WORK REQUEST - In the data below, find every line with the word "that" and copy it out.

** Opening STUDY MATERIAL block **

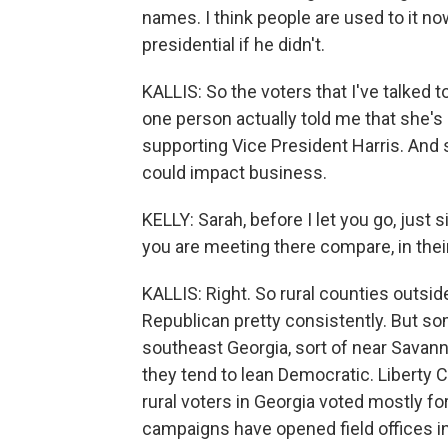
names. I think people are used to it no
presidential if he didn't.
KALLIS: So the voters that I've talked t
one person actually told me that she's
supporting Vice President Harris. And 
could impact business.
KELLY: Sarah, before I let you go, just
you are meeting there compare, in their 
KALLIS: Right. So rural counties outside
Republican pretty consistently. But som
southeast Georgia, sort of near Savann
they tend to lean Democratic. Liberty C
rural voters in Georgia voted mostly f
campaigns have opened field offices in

** Closing STUDY MATERIAL block **
** Opening STUDY MATERIAL block **

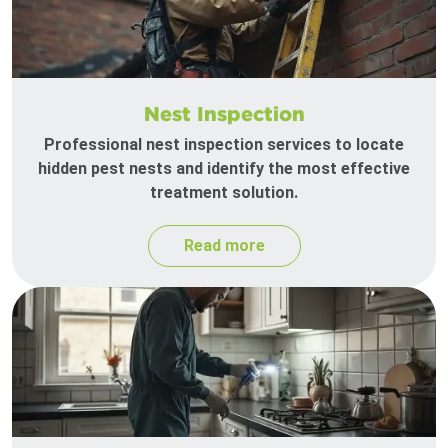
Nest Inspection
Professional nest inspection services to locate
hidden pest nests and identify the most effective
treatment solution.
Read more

** Closing STUDY MATERIAL block **

RESULT OF THE TASK -
KALLIS: So the voters that I've talked t
one person actually told me that she's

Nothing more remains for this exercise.